Uma partilha final: durante uma viagem de avião, conheci um casal de testemunhas de Jeová, o Lowell, de 85 anos e a Margot, com 83. A empatia foi grande e acabei por manter uma troca de e-mails com o Lowell durante mais de dois anos. Falávamos sobretudo sobre o sentido da vida e, no final de cada e-mail, deixávamos sempre algumas perguntas sobre a existência do homem, necessidades, aspirações e futuro.

O que mais me fascinava no Lowell é que falava como se tivesse 20 anos e a vida toda pela frente. Queria publicar mais livros, fazer mais viagens, tinha planos para realizar dezenas de obras de beneficência…

Depois de conhecer o Lowell, bem como a sua história e percurso de vida, percebi que a idade não é limitação para nada, muito menos para sonhar. Antes de o conhecer, achava isso incrível para alguém com 85 anos. Hoje, acho que é apenas a única coisa lógica a fazer: sonhar sempre, sonhar até ao último suspiro. “Lowell, que sonhos tens ainda por realizar?”, perguntei-lhe num e-mail ao qual nunca recebi resposta. Ao fim de alguns meses de espera, aceitei que a nossa conversa entrara num período de pausa sem data estipulada para reatar. Mas imagino que a sua resposta seria mais de uma dezena de linhas de exposição de todos os seus projetos e sonhos, em que lamentaria apenas quão curta é a vida para tudo quanto há para fazer.

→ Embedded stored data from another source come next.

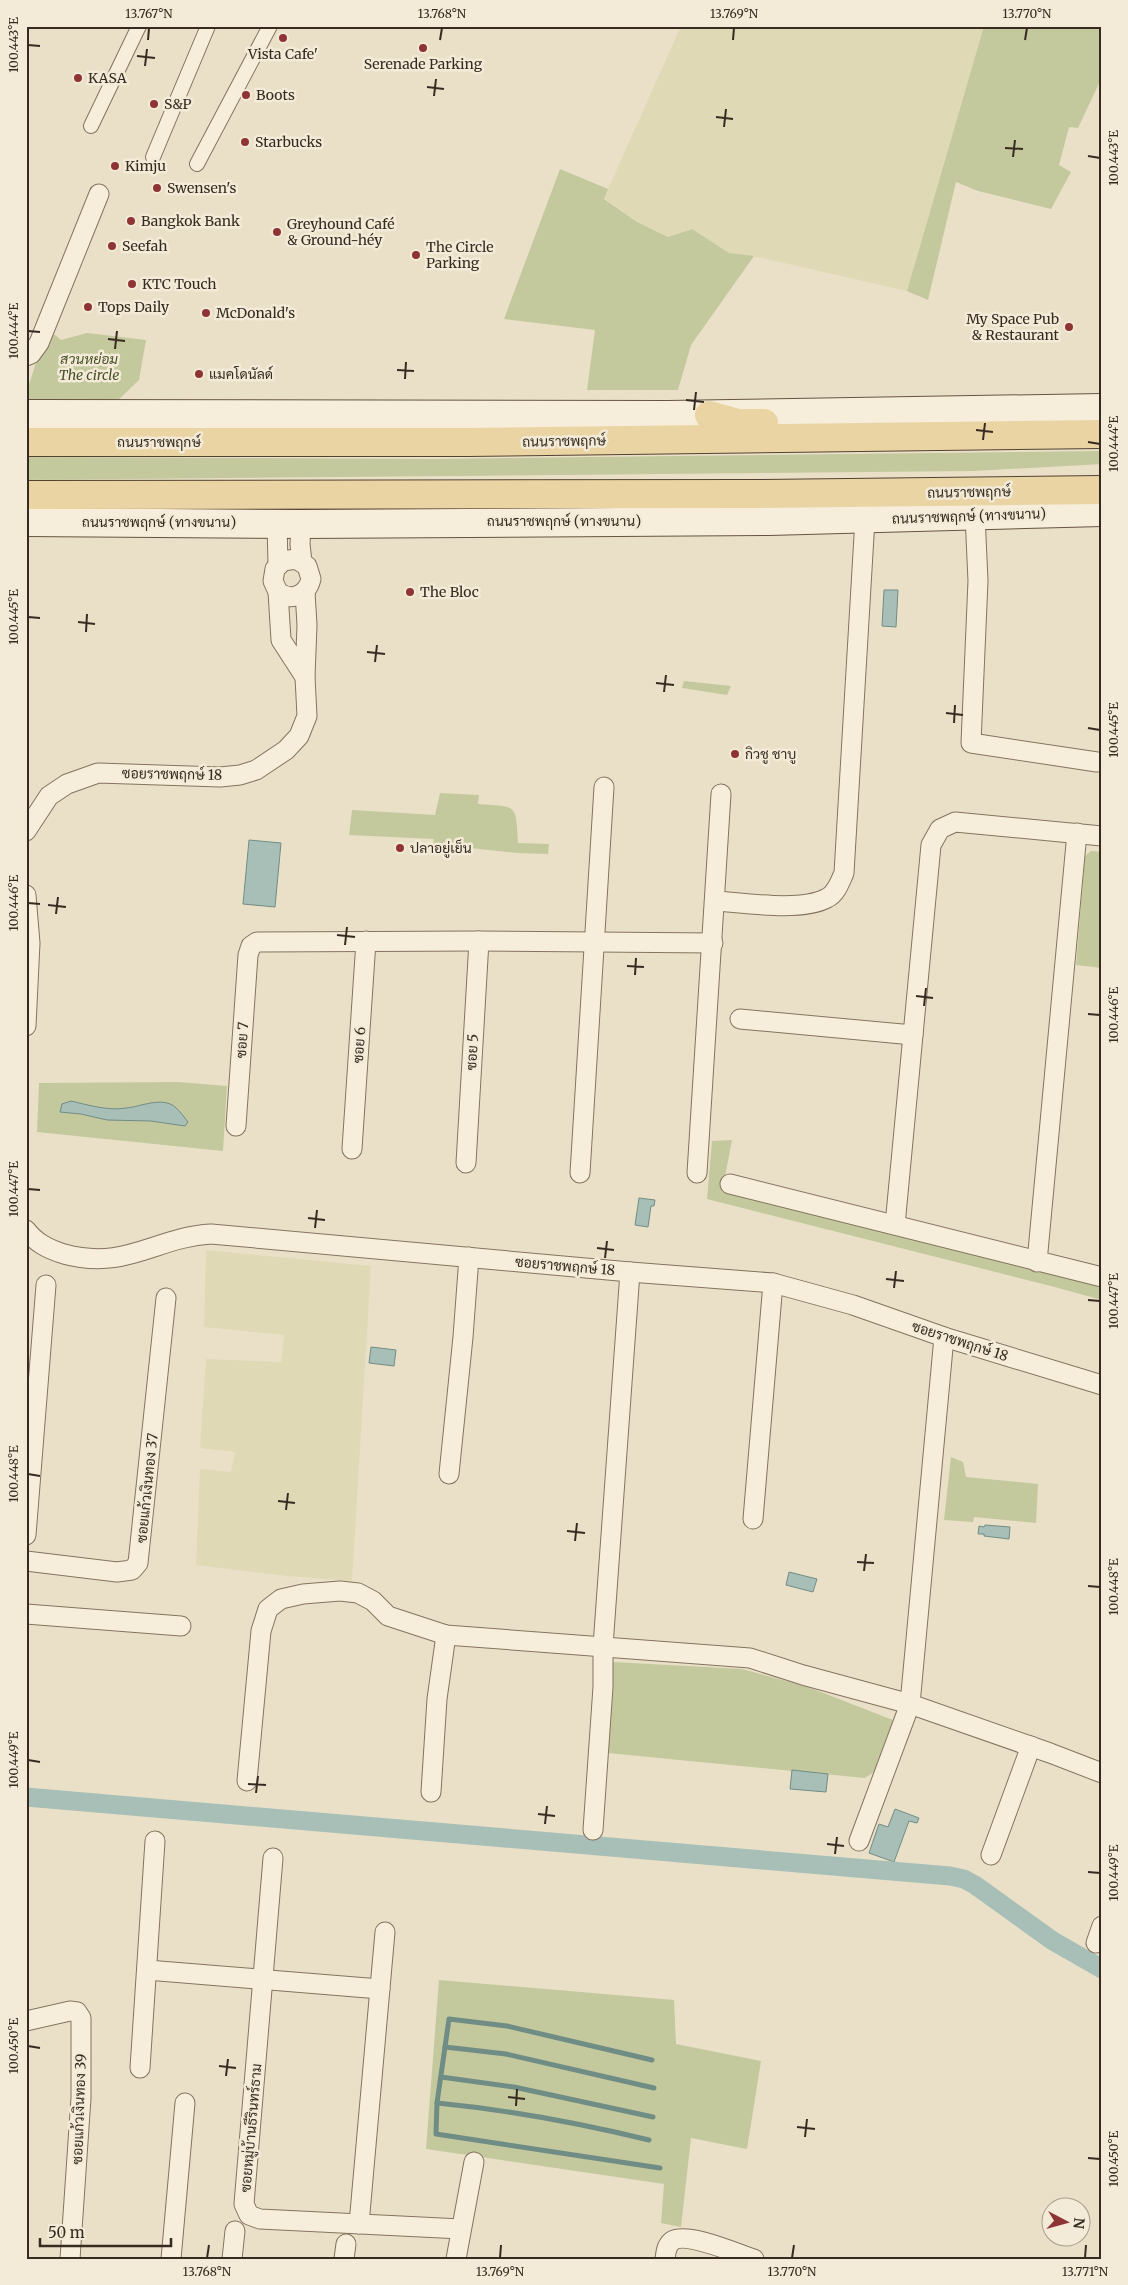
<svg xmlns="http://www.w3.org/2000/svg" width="1128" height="2285" viewBox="0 0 1128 2285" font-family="Merriweather,Sarabun,serif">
<rect width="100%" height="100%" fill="#eae0c8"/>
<g fill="#dfd9b6">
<path d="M 681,26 L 984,26 L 907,291 L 758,257 L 729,253 L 692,229 L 668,237 L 637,222 L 604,198 Z"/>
<path d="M 206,1250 L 371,1266 L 352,1581 L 287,1576 L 196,1565 L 200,1469 L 231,1472 L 235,1452 L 200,1448 L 206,1359 L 281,1362 L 284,1335 L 204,1327 Z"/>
</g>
<g fill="#c3c89d">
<path d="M 984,26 L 1102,26 L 1102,77 L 1078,128 L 1069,127 L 1059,165 L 1071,172 L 1051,209 L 978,191 L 956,182 L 928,300 L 907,291 Z"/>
<path d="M 560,169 L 608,189 L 604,199 L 637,222 L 668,237 L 692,229 L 729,253 L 754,256 L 691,345 L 678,390 L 587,390 L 595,330 L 504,319 Z"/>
<path d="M 87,333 L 146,340 L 139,380 L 117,401 L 26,401 L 26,394 L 45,334 L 55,335 L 61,340 Z"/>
<path d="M 1102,451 L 1102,464 L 973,471 L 26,480 L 26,457 L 435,459 Z"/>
<path d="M 684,681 L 731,686 L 727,695 L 682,688 Z"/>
<path d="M 440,793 L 479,795 L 478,804 C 517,807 516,803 518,843 L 549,844 L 548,854 L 517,853 L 433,844 L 434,839 L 349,835 L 352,810 L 435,815 Z"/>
<path d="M 1091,851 L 1102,852 L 1102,968 L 1076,965 L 1085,856 Z"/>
<path d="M 178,1082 L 227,1086 L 223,1151 L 37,1132 L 39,1083 Z"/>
<path d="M 732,1140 L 722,1192 L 1102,1286 L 1102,1300 L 1051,1286 L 707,1199 L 712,1141 Z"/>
<path d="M 951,1457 L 963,1462 L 966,1477 L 1038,1484 L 1036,1523 L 974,1517 L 973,1522 L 944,1520 Z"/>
<path d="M 613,1662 L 742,1669 L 808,1687 L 893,1720 L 874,1772 L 865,1778 L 608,1753 Z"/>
<path d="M 439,1980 L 674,2000 L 676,2044 L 761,2061 L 747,2149 L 691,2138 L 681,2227 L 661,2223 L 664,2184 L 426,2149 Z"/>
</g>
<g fill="#a8bfb8" stroke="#708d85">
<path d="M 884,590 L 898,590 L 896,627 L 882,626 Z"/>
<path d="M 249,840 L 281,843 L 275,907 L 243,904 Z"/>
<path d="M 71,1101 C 88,1105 108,1111 126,1108 C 140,1107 162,1096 175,1107 C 180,1111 184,1117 188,1122 L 185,1126 L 151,1121 L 107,1120 L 81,1114 L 60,1112 L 62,1104 Z"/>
<path d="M 639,1198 L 655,1200 L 654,1206 L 651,1206 L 648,1227 L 635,1225 Z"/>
<path d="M 371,1347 L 396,1350 L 394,1366 L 369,1363 Z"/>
<path d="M 985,1525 L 1010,1527 L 1009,1539 L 984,1536 L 984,1534 L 978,1534 L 979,1526 L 984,1527 Z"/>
<path d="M 789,1572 L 817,1579 L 813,1592 L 786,1585 Z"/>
<path d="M 792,1770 L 828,1774 L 826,1792 L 790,1789 Z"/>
<path d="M 895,1809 L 919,1818 L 917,1823 L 909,1821 L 894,1862 L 869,1853 L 879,1824 L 888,1827 Z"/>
</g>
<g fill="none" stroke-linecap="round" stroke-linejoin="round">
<g stroke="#708d85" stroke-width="5">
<path d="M 445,2047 L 506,2054 L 654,2088"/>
<path d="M 652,2060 L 507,2026 L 449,2019 L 437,2103 L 436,2134 L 660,2168"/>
<path d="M 441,2077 L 514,2087 L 653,2117"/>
<path d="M 437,2103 C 509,2110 579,2123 649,2140"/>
</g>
<path stroke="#a8bfb8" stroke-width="19" d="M 26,1797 L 950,1876 L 964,1879 L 975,1885 L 1053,1941 L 1102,1969"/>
<defs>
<g id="pedestrian">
<path d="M 91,126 L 139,26"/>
<path d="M 153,157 L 208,26"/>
<path d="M 197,164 L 270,26"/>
</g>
<g id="minor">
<path d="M 26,356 L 31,354 L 39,343 L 99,194"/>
<path d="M 975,515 L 978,581 L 971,743 L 1097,762"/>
<path d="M 277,523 L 278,565"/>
<path d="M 301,524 L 300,544 L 302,562"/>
<path d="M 278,592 C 292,602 307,595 311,579 L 307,566 L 296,559 L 283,561 L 275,569 L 273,581 L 278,592 L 281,640 L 305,677"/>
<path d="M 26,831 L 49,796 L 67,784 L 98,773 L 220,777 L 240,775 L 256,770 L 286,750 L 299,736 L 307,716 L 305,677 L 307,625 L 305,592"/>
<path d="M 26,895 L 30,943 L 26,1026"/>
<path d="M 716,901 C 745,903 802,912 827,898 C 836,894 840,882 844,873 L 865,519"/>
<path d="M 740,1019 L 913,1035"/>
<path d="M 236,1126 L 248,955 L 251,946 L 257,942 L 479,941 L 713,943"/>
<path d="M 352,1149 L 366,941"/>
<path d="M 466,1163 L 479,941"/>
<path d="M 580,1173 L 604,787"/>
<path d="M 697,1173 L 721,794"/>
<path d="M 730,1184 L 1102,1277"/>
<path d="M 895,1225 L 931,845 L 940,829 L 955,822 L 1102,836"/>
<path d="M 26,1230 C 36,1243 48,1249 64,1254 C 126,1271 156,1237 211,1234 L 630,1272 L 773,1283 L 853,1305 L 944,1337 L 1102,1385"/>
<path d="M 1037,1262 L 1077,833"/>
<path d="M 449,1474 L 463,1337 L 469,1257"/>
<path d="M 753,1519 L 773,1283"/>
<path d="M 26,1535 L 46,1285"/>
<path d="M 26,1561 L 117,1572 L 132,1570 L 138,1563 L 166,1298"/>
<path d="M 26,1614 L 181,1626"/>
<path d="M 247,1781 L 261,1631 L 268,1609 L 281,1599 L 303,1594 L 340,1591 L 358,1593 L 373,1601 L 388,1616 L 446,1635 L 750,1658 L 803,1675 L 910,1704 L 1050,1753 L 1102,1773"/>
<path d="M 431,1792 L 437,1699 L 446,1635"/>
<path d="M 593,1830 L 603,1687 L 603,1646 L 630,1272"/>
<path d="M 859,1841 L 910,1704 L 944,1337"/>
<path d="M 991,1855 L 1031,1746"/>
<path d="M 273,1858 L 244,2204 L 249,2215 L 260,2219 L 461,2229"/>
<path d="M 1096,1943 L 1102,1926"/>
<path d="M 147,1970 L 380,1989"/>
<path d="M 26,2021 L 70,2011 L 77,2012 L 81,2018 L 81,2098 L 70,2259"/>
<path d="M 140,2068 L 155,1841"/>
<path d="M 359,2224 L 385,1932"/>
<path d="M 171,2259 L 185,2103"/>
<path d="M 232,2259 L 235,2231"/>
<path d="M 344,2259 L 346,2244"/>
<path d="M 456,2259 L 474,2162"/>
<path d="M 665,2259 C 666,2252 666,2246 672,2241 C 686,2231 738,2254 754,2259"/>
</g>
<g id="secondary">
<path d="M 26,414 L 668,415 L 1102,408"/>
<path d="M 26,522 L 301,524 L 769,521 L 1102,512"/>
</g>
<g id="primary">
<path d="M 709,415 L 738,423 L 764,423"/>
<path d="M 26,442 L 467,442 L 1102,434"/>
<path d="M 26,495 L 755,494 L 1102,490"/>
</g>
</defs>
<use href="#pedestrian" stroke="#85735f" stroke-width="16"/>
<use href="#minor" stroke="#85735f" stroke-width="21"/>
<use href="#secondary" stroke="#675442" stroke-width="30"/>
<use href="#primary" stroke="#534232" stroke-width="30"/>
<use href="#pedestrian" stroke="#f6eeda" stroke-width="14"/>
<use href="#minor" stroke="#f6eeda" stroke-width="19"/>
<use href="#secondary" stroke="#f6eeda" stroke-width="28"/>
<use href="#primary" stroke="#ead4a4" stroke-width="28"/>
</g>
<path fill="none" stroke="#372b21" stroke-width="2" d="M 148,40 L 149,28M 440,40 L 442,28M 733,40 L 734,28M 1025,40 L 1027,28M 28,45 L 40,46M 137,56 L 155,58M 145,66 L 147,49M 427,87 L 444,89M 434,96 L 436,79M 716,117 L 733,119M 724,127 L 726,109M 1005,148 L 1023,149M 1088,156 L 1100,158M 1013,157 L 1015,140M 28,331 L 40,332M 108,339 L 125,341M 115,349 L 117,331M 397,370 L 414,371M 405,379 L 406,362M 686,400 L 704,402M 694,410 L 696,392M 976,430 L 993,432M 983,440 L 985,423M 1088,442 L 1100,444M 28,617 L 40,618M 78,622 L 95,624M 86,632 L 87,614M 367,652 L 385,654M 375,662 L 377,645M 656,683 L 674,685M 664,692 L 666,675M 946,713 L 963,715M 954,723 L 955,705M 1088,728 L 1100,730M 28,903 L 40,904M 48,905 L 66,907M 56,914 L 58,897M 337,935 L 355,937M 345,945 L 347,927M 627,966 L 644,967M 635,975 L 636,958M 916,996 L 933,998M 924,1006 L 926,988M 1088,1014 L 1100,1015M 28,1189 L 40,1190M 308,1218 L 325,1220M 315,1228 L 317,1210M 597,1248 L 614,1250M 605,1258 L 607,1241M 886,1279 L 904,1281M 894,1288 L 896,1271M 1088,1300 L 1100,1301M 28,1474 L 40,1476M 278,1501 L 295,1503M 286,1510 L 288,1493M 567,1531 L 585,1533M 575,1541 L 577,1523M 857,1562 L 874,1563M 864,1571 L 866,1554M 1088,1586 L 1100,1587M 28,1760 L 40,1762M 248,1784 L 266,1785M 256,1793 L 258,1776M 538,1814 L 555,1816M 545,1824 L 547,1806M 827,1844 L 844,1846M 835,1854 L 837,1837M 1088,1872 L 1100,1873M 28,2046 L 40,2048M 219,2066 L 236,2068M 226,2076 L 228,2059M 508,2097 L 525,2099M 516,2106 L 517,2089M 797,2127 L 815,2129M 805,2137 L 807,2119M 1088,2158 L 1100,2159M 207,2258 L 209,2245M 500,2258 L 501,2245M 792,2258 L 794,2245M 1085,2258 L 1086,2245"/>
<g fill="#8e3435" stroke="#f3ebd7" stroke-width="2">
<circle cx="283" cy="38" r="5"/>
<circle cx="423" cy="48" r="5"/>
<circle cx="78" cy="78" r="5"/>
<circle cx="246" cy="95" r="5"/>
<circle cx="154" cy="104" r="5"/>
<circle cx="245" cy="142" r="5"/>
<circle cx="115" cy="166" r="5"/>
<circle cx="157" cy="188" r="5"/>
<circle cx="131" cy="221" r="5"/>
<circle cx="277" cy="232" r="5"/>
<circle cx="112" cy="246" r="5"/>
<circle cx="416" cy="255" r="5"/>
<circle cx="132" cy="284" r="5"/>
<circle cx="88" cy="307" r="5"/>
<circle cx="206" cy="313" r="5"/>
<circle cx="1069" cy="327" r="5"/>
<circle cx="199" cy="374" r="5"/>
<circle cx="410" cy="592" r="5"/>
<circle cx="735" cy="754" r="5"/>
<circle cx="400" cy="848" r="5"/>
</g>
<g text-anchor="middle" stroke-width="5" stroke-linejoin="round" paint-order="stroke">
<g font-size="14" fill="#372b21" stroke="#f3ebd7" text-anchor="start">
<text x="283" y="59" text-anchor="middle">Vista Cafe'</text>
<text x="423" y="69" text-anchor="middle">Serenade Parking</text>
<text x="88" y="83">KASA</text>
<text x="256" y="100">Boots</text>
<text x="164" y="109">S&amp;P</text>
<text x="255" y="147">Starbucks</text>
<text x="125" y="171">Kimju</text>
<text x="167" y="193">Swensen's</text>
<text x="141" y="226">Bangkok Bank</text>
<text x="287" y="229">Greyhound Café<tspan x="287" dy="16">&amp; Ground-héy</tspan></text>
<text x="122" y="251">Seefah</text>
<text x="426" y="252">The Circle<tspan x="426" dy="16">Parking</tspan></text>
<text x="142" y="289">KTC Touch</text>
<text x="98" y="312">Tops Daily</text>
<text x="216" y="318">McDonald's</text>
<text x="1059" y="324" text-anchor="end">My Space Pub<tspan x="1059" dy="16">&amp; Restaurant</tspan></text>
<text x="209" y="379">แมคโดนัลด์</text>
<text x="420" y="597">The Bloc</text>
<text x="745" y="759">กิวชู ชาบู</text>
<text x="410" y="853">ปลาอยู่เย็น</text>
</g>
<g font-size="14" font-style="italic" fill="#475129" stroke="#f3ebd7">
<text x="89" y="364">สวนหย่อม<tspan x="89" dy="16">The circle</tspan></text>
</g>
<g font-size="14" fill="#372b21" stroke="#f3ebd7">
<text transform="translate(564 441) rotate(-1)" y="5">ถนนราชพฤกษ์</text>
<text x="159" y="447">ถนนราชพฤกษ์</text>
<text transform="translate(969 492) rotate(-1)" y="5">ถนนราชพฤกษ์</text>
<text transform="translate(969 516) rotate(-2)" y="5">ถนนราชพฤกษ์ (ทางขนาน)</text>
<text x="564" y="526">ถนนราชพฤกษ์ (ทางขนาน)</text>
<text x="159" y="527">ถนนราชพฤกษ์ (ทางขนาน)</text>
<text transform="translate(172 774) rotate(1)" y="5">ซอยราชพฤกษ์ 18</text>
<text transform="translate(242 1040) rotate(-86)" y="5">ซอย 7</text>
<text transform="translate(359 1045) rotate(-86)" y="5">ซอย 6</text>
<text transform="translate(472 1052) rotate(-87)" y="5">ซอย 5</text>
<text transform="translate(565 1266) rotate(5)" y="5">ซอยราชพฤกษ์ 18</text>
<text transform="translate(960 1341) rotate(18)" y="5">ซอยราชพฤกษ์ 18</text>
<text transform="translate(147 1488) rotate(-84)" y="5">ซอยแก้วเงินทอง 37</text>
<text transform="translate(79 2109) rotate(-88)" y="5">ซอยแก้วเงินทอง 39</text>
<text transform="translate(251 2128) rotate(-85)" y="5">ซอยหมู่บ้านธีรินทร์ธาม</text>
</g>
</g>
<rect width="1128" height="2285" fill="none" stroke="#f3ebd7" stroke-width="55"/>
<g transform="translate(1066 2222) rotate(96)"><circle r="24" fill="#f3ebd7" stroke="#a89e8e"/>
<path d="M0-4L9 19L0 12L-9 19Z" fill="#8e3435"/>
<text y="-8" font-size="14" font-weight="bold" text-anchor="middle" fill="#372b21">N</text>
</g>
<path d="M40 2238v8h131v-8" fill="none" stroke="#372b21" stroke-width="2.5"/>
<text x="48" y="2238" font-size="15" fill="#372b21" stroke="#f3ebd7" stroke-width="4" paint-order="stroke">50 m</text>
<rect x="28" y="28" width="1072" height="2230" fill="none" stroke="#372b21" stroke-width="2"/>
<g font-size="12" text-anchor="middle" fill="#372b21">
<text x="149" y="18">13.767°N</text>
<text x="442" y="18">13.768°N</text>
<text x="734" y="18">13.769°N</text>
<text x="1027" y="18">13.770°N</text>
<text transform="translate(14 45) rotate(-90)" y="4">100.443°E</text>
<text transform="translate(1114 158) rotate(-90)" y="4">100.443°E</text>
<text transform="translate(14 331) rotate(-90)" y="4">100.444°E</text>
<text transform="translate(1114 444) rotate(-90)" y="4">100.444°E</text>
<text transform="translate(14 617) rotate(-90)" y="4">100.445°E</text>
<text transform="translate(1114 730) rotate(-90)" y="4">100.445°E</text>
<text transform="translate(14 903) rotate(-90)" y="4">100.446°E</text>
<text transform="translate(1114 1015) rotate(-90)" y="4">100.446°E</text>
<text transform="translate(14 1189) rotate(-90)" y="4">100.447°E</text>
<text transform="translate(1114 1301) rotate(-90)" y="4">100.447°E</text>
<text transform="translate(14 1474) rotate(-90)" y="4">100.448°E</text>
<text transform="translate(1114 1587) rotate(-90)" y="4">100.448°E</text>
<text transform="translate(14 1760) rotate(-90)" y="4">100.449°E</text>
<text transform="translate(1114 1873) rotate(-90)" y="4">100.449°E</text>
<text transform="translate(14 2046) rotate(-90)" y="4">100.450°E</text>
<text transform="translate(1114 2159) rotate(-90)" y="4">100.450°E</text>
<text x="207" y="2276">13.768°N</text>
<text x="500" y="2276">13.769°N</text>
<text x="792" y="2276">13.770°N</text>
<text x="1085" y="2276">13.771°N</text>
</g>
</svg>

Fica a lição dos Lowell e Stanislavskyi desta vida. São os sonhos, não os anos, que devem ditar o momento certo para as realizações. Se seguirmos cegamente o chavão “já não tenho idade para isso”, o mundo à nossa volta não será mais do que uma história contada duas vezes, sem incertezas ou descobertas. Que monotonia.